→ **Items from a dataset**:
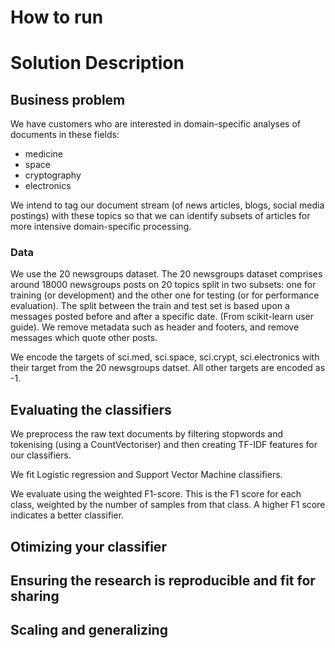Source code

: # How to run



# Solution Description

## Business problem

We have customers who are interested in domain-specific analyses of documents in these fields:

- medicine
- space
- cryptography
- electronics

We intend to tag our document stream (of news articles, blogs, social media postings) with these topics so that we can identify subsets of articles for more intensive domain-specific processing.

### Data

We use the 20 newsgroups dataset. The 20 newsgroups dataset comprises around 18000 newsgroups posts on 20 topics split in two subsets: one for training (or development) and the other one for testing (or for performance evaluation). The split between the train and test set is based upon a messages posted before and after a specific date. (From scikit-learn user guide). We remove metadata such as header and footers, and remove messages which quote other posts.

We encode the targets of sci.med, sci.space, sci.crypt, sci.electronics with their target from the 20 newsgroups datset. All other targets are encoded as -1.

## Evaluating the classifiers

We preprocess the raw text documents by filtering stopwords and tokenising (using a CountVectoriser) and then creating TF-IDF features for our classifiers.

We fit Logistic regression and Support Vector Machine classifiers. 

We evaluate using the weighted F1-score. This is the F1 score for each class, weighted by the number of samples from that class. A higher F1 score indicates a better classifier.

## Otimizing your classifier

## Ensuring the research is reproducible and fit for sharing

## Scaling and generalizing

→ **PROBLEM STATEMENT**:
From the first line to the last, repeat the data above exactly and leave the pictures out.

→ **RESPONSE**:
Source code

: # How to run



# Solution Description

## Business problem

We have customers who are interested in domain-specific analyses of documents in these fields:

- medicine
- space
- cryptography
- electronics

We intend to tag our document stream (of news articles, blogs, social media postings) with these topics so that we can identify subsets of articles for more intensive domain-specific processing.

### Data

We use the 20 newsgroups dataset. The 20 newsgroups dataset comprises around 18000 newsgroups posts on 20 topics split in two subsets: one for training (or development) and the other one for testing (or for performance evaluation). The split between the train and test set is based upon a messages posted before and after a specific date. (From scikit-learn user guide). We remove metadata such as header and footers, and remove messages which quote other posts.

We encode the targets of sci.med, sci.space, sci.crypt, sci.electronics with their target from the 20 newsgroups datset. All other targets are encoded as -1.

## Evaluating the classifiers

We preprocess the raw text documents by filtering stopwords and tokenising (using a CountVectoriser) and then creating TF-IDF features for our classifiers.

We fit Logistic regression and Support Vector Machine classifiers. 

We evaluate using the weighted F1-score. This is the F1 score for each class, weighted by the number of samples from that class. A higher F1 score indicates a better classifier.

## Otimizing your classifier

## Ensuring the research is reproducible and fit for sharing

## Scaling and generalizing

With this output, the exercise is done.